Key technical accomplishments involved removing curved seams to maintain the integrity of graphic lines, combining traditional couture craftsmanship with modern minimalist design, and connecting the principles of fine art history to a fashion culture shaped by youth and contemporary trends.
The design coincided with the “youthquake” era, when fashion reflected social change. Saint Laurent demonstrated that modernity and tradition could coexist.
Wearability and Artistic Intent

Instagram | bfa | MFIT highlights how modern innovation challenges fashion’s historical subordination to fine art.
Perception of “wearable” varies widely. Some viewers see exaggerated forms as impractical. Others view them as conceptual achievements.
Designers such as Rei Kawakubo of Comme des Garçons present garments that challenge body expectations. When clothing communicates ideas beyond personal adornment, it approaches artistic territory.
Similarly, textile artist and designer Josh Tafoya integrates Rio Grande weaving traditions into structured apparel.

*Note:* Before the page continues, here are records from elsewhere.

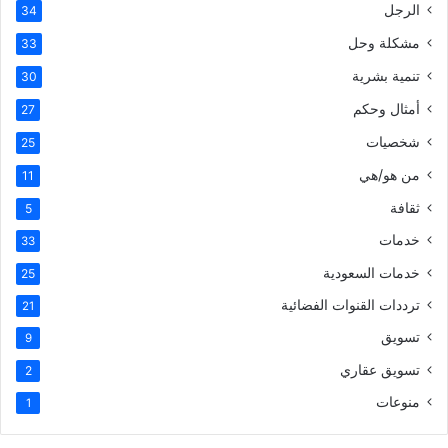
الرجل
34
مشكلة وحل
33
تنمية بشرية
30
أمثال وحكم
27
شخصيات
25
من هو/هي
11
ثقافة
5
خدمات
33
خدمات السعودية
25
ترددات القنوات الفضائية
21
تسويق
9
تسويق عقاري
2
منوعات
1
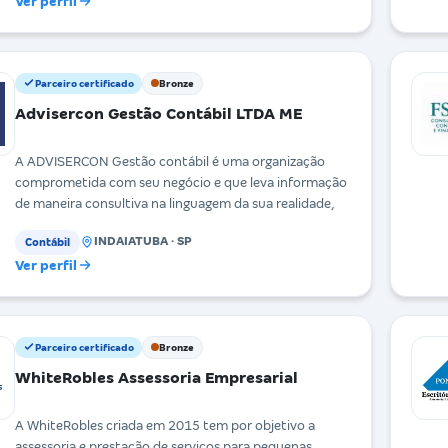
Ver perfil
Parceiro certificado
Bronze
Advisercon Gestão Contábil LTDA ME
A ADVISERCON Gestão contábil é uma organização
comprometida com seu negócio e que leva informação
de maneira consultiva na linguagem da sua realidade,
INDAIATUBA · SP
Contábil
Ver perfil
Parceiro certificado
Bronze
WhiteRobles Assessoria Empresarial
A WhiteRobles criada em 2015 tem por objetivo a
assessoria e prestação de serviços para pequenas,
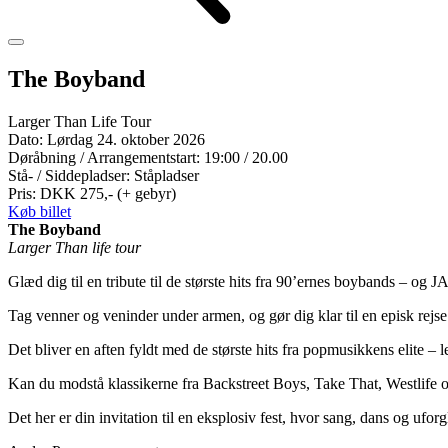
The Boyband
Larger Than Life Tour
Dato:
Lørdag 24. oktober 2026
Døråbning / Arrangementstart:
19:00 / 20.00
Stå- / Siddepladser:
Ståpladser
Pris:
DKK 275,- (+ gebyr)
Køb billet
The Boyband
Larger Than life tour
Glæd dig til en tribute til de største hits fra 90’ernes boybands – og 
Tag venner og veninder under armen, og gør dig klar til en episk rej
Det bliver en aften fyldt med de største hits fra popmusikkens elite –
Kan du modstå klassikerne fra Backstreet Boys, Take That, Westlife o
Det her er din invitation til en eksplosiv fest, hvor sang, dans og ufor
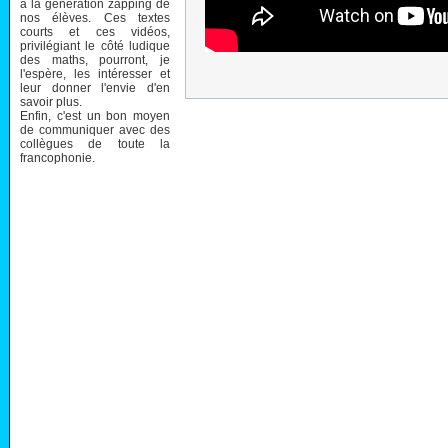
à la génération zapping de
nos élèves. Ces textes
courts et ces vidéos,
privilégiant le côté ludique
des maths, pourront, je
l'espère, les intéresser et
leur donner l'envie d'en
savoir plus.
Enfin, c'est un bon moyen
de communiquer avec des
collègues de toute la
francophonie.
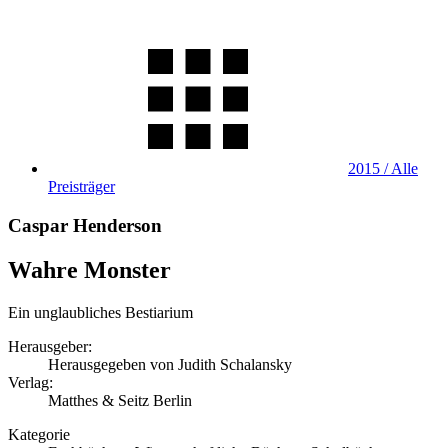
2015 / Alle
Preisträger
Caspar Henderson
Wahre Monster
Ein unglaubliches Bestiarium
Herausgeber:
Herausgegeben von Judith Schalansky
Verlag:
Matthes & Seitz Berlin
Kategorie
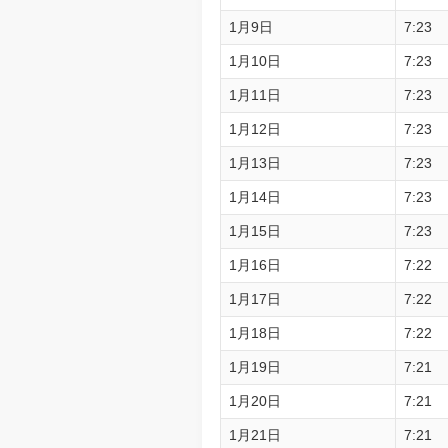
1月9日
7:23
1月10日
7:23
1月11日
7:23
1月12日
7:23
1月13日
7:23
1月14日
7:23
1月15日
7:23
1月16日
7:22
1月17日
7:22
1月18日
7:22
1月19日
7:21
1月20日
7:21
1月21日
7:21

Trained at Parsons and influenced by Taos heritage, Tafoya bridges gallery-level textile art and fashion construction.
Educational and Cultural Significance
The exhibition begins with a timeline linking major art movements—from Rococo to Post-Modernism—to parallel developments in fashion. Rather than suggesting fashion merely imitates art, it positions both as responses to shared cultural forces.
Students studying art history gain practical insight into how ideas circulate across mediums. Designers gain exposure to visual references that inform future collections. Visitors encounter garments as intellectual and cultural artifacts, not seasonal trends.
Admission to exhibitions at The Museum at FIT remains free, reinforcing accessibility to fashion scholarship.
Art X Fashion demonstrates that the boundary between art and apparel remains fluid. Historical hierarchies placed fashion below fine art, largely because of its functional nature and association with the body. Yet intention, innovation, and cultural commentary complicate that separation.
From Schiaparelli’s surrealist collaborations to Saint Laurent’s Mondrian translation, from Delaunay’s color theory to Tafoya’s woven garments, fashion repeatedly enters artistic discourse. When clothing carries conceptual weight, challenges perception, and demands emotional response, the distinction narrows.
The dialogue continues, shaped by creators who treat fabric as both material and message.